▶ _AIM OF THE TASK_: Copy out the records in full, word for word, without pictures.

▶ _EXTRACTED ENTRIES_:
# # # # # # #

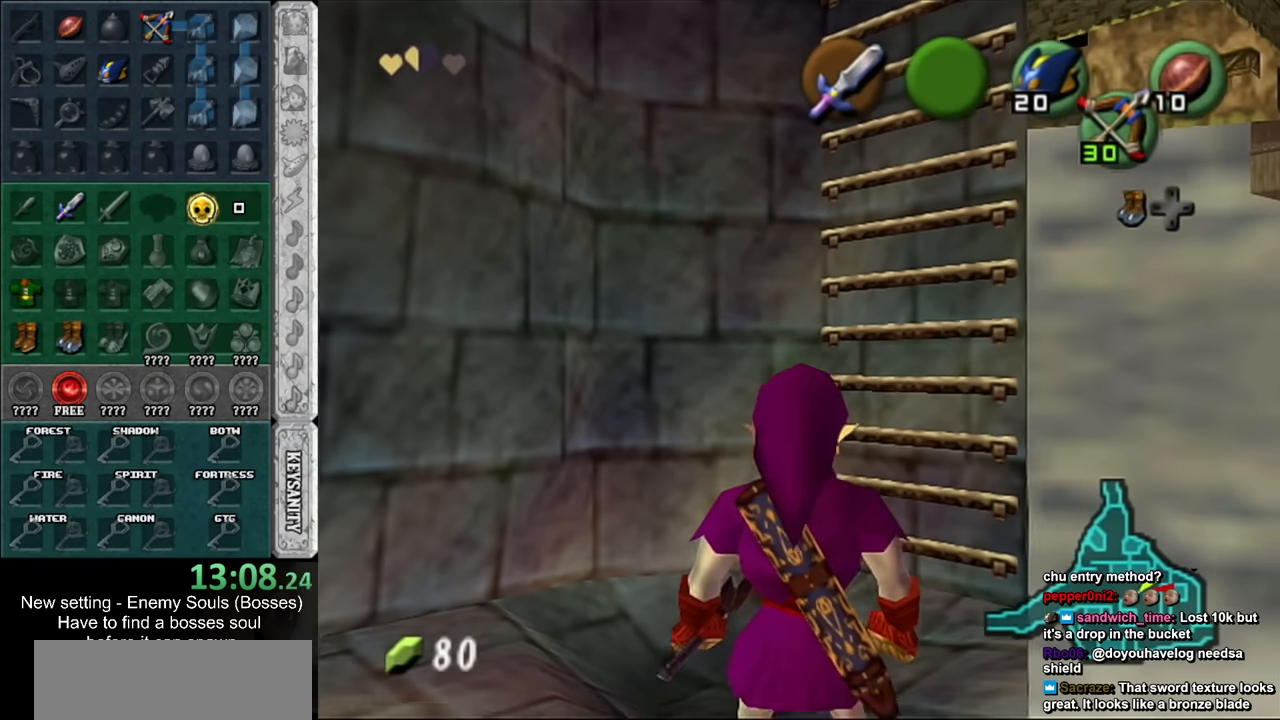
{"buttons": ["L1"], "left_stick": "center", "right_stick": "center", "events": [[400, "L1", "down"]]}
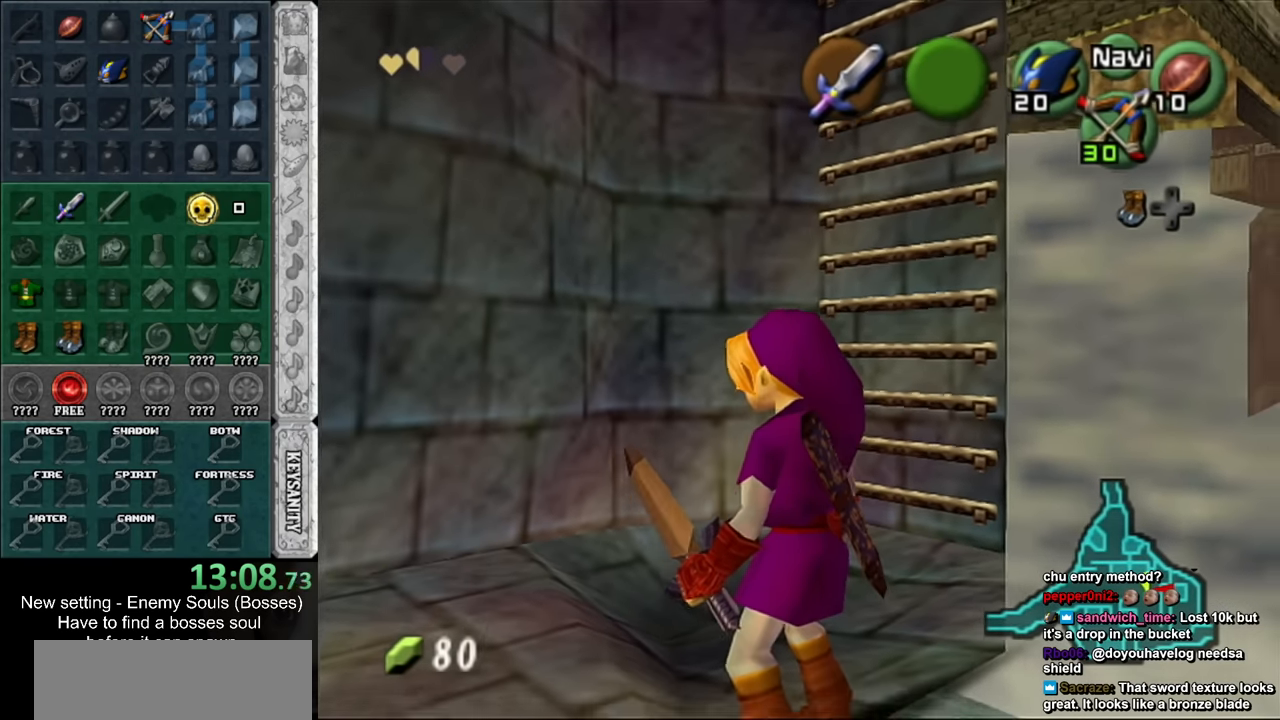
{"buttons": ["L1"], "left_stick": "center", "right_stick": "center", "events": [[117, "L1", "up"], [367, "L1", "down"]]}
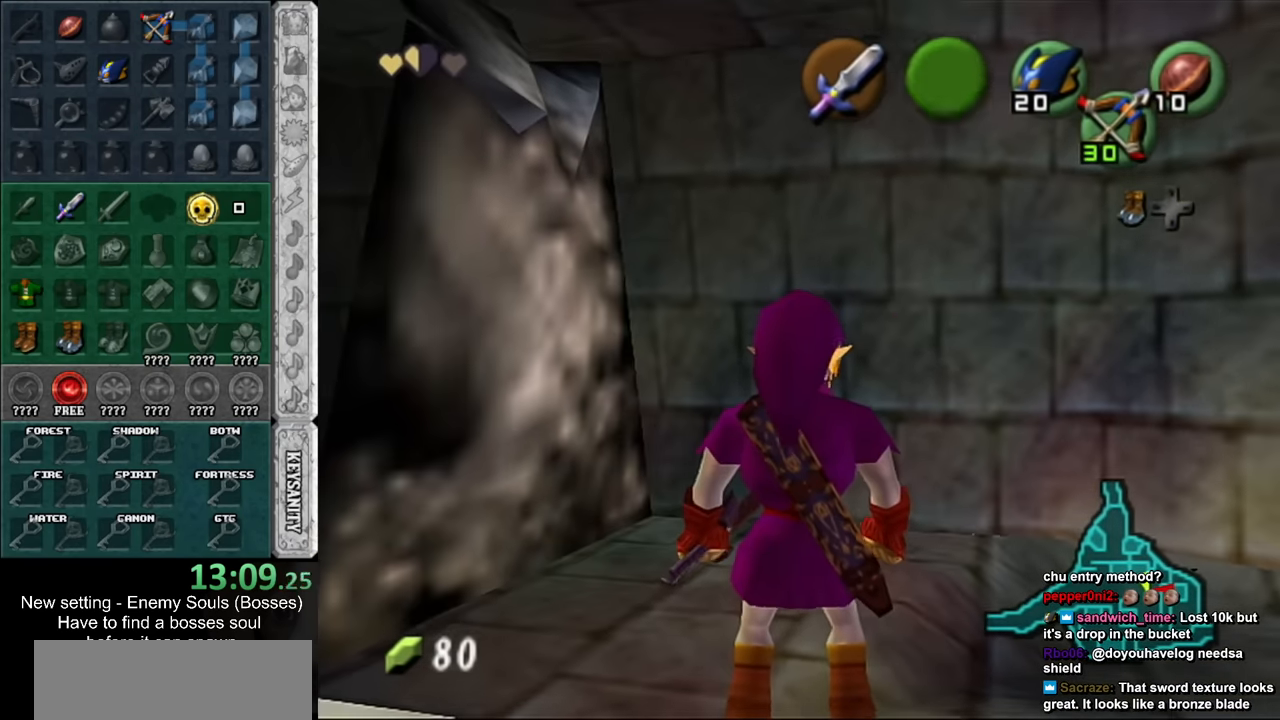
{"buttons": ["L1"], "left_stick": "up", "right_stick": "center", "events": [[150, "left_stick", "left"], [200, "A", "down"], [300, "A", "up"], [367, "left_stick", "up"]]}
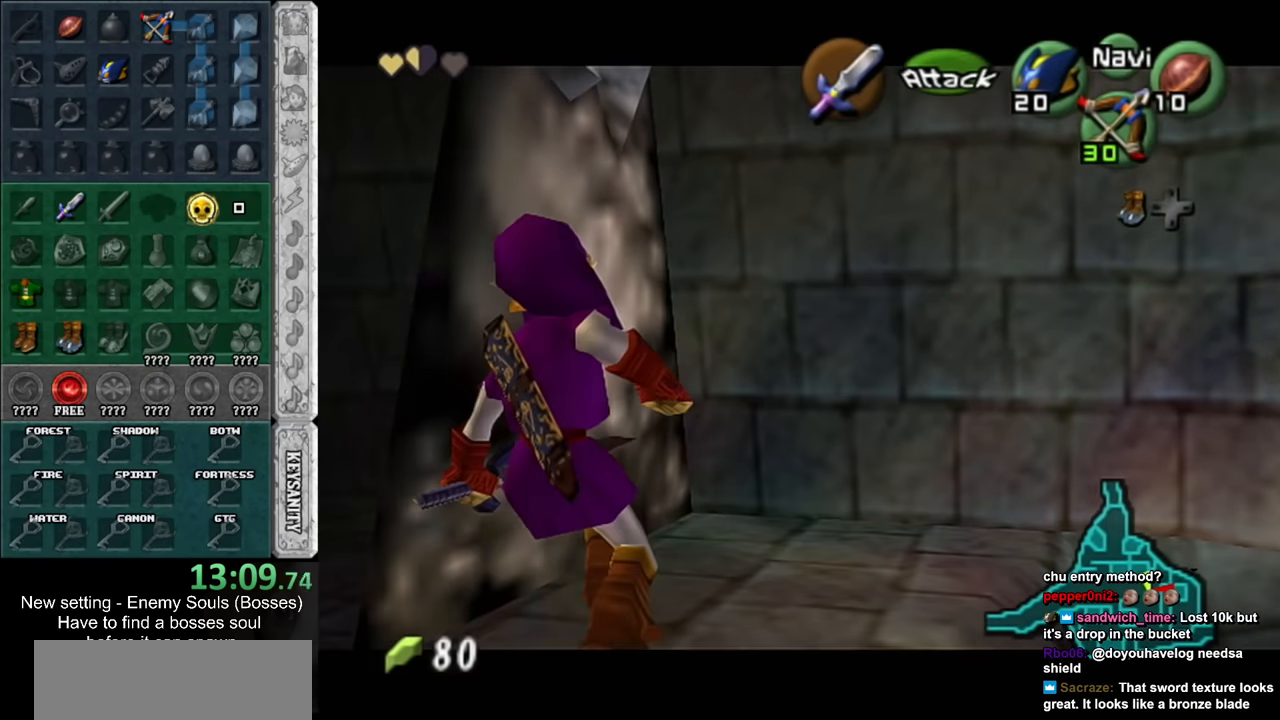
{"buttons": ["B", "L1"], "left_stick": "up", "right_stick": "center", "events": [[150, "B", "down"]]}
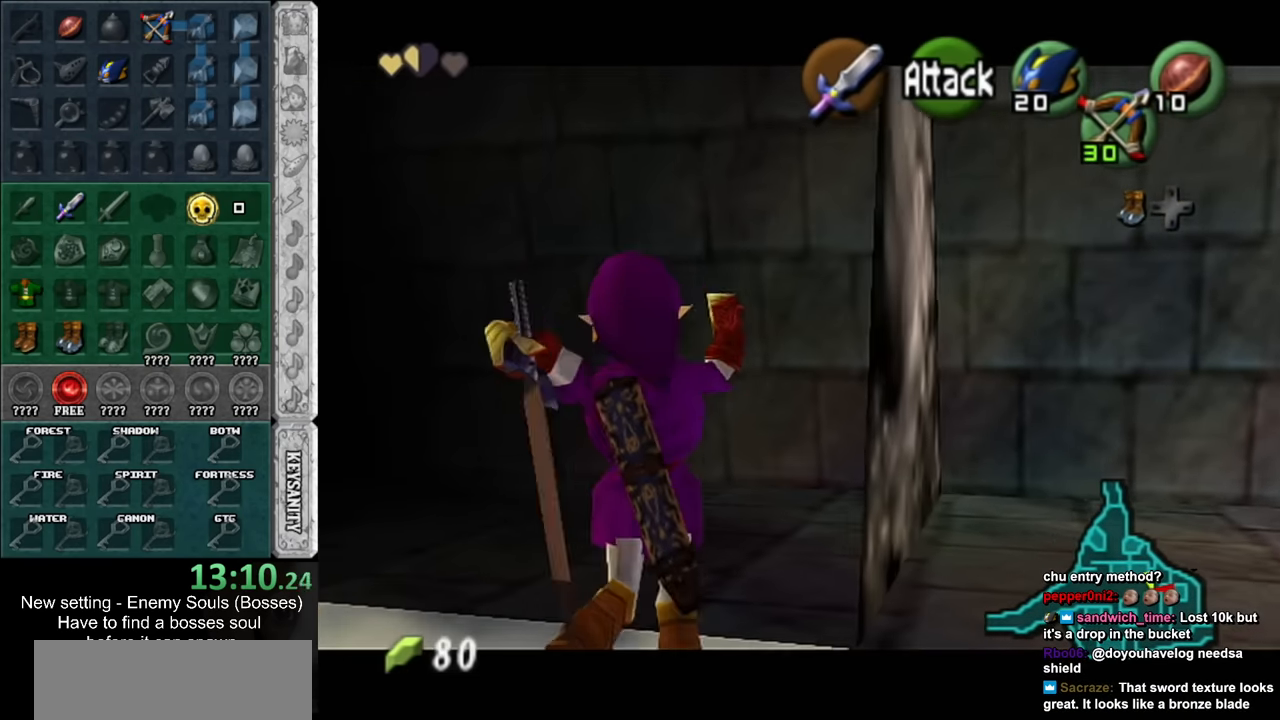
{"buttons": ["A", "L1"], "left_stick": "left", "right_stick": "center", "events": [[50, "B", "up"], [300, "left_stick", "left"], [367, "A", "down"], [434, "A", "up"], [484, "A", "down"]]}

# # # # # # #

▶ _PROBLEM SOLUTION_:
{"buttons": ["L1"], "left_stick": "center", "right_stick": "center", "events": [[400, "L1", "down"]]}
{"buttons": ["L1"], "left_stick": "center", "right_stick": "center", "events": [[117, "L1", "up"], [367, "L1", "down"]]}
{"buttons": ["L1"], "left_stick": "up", "right_stick": "center", "events": [[150, "left_stick", "left"], [200, "A", "down"], [300, "A", "up"], [367, "left_stick", "up"]]}
{"buttons": ["B", "L1"], "left_stick": "up", "right_stick": "center", "events": [[150, "B", "down"]]}
{"buttons": ["A", "L1"], "left_stick": "left", "right_stick": "center", "events": [[50, "B", "up"], [300, "left_stick", "left"], [367, "A", "down"], [434, "A", "up"], [484, "A", "down"]]}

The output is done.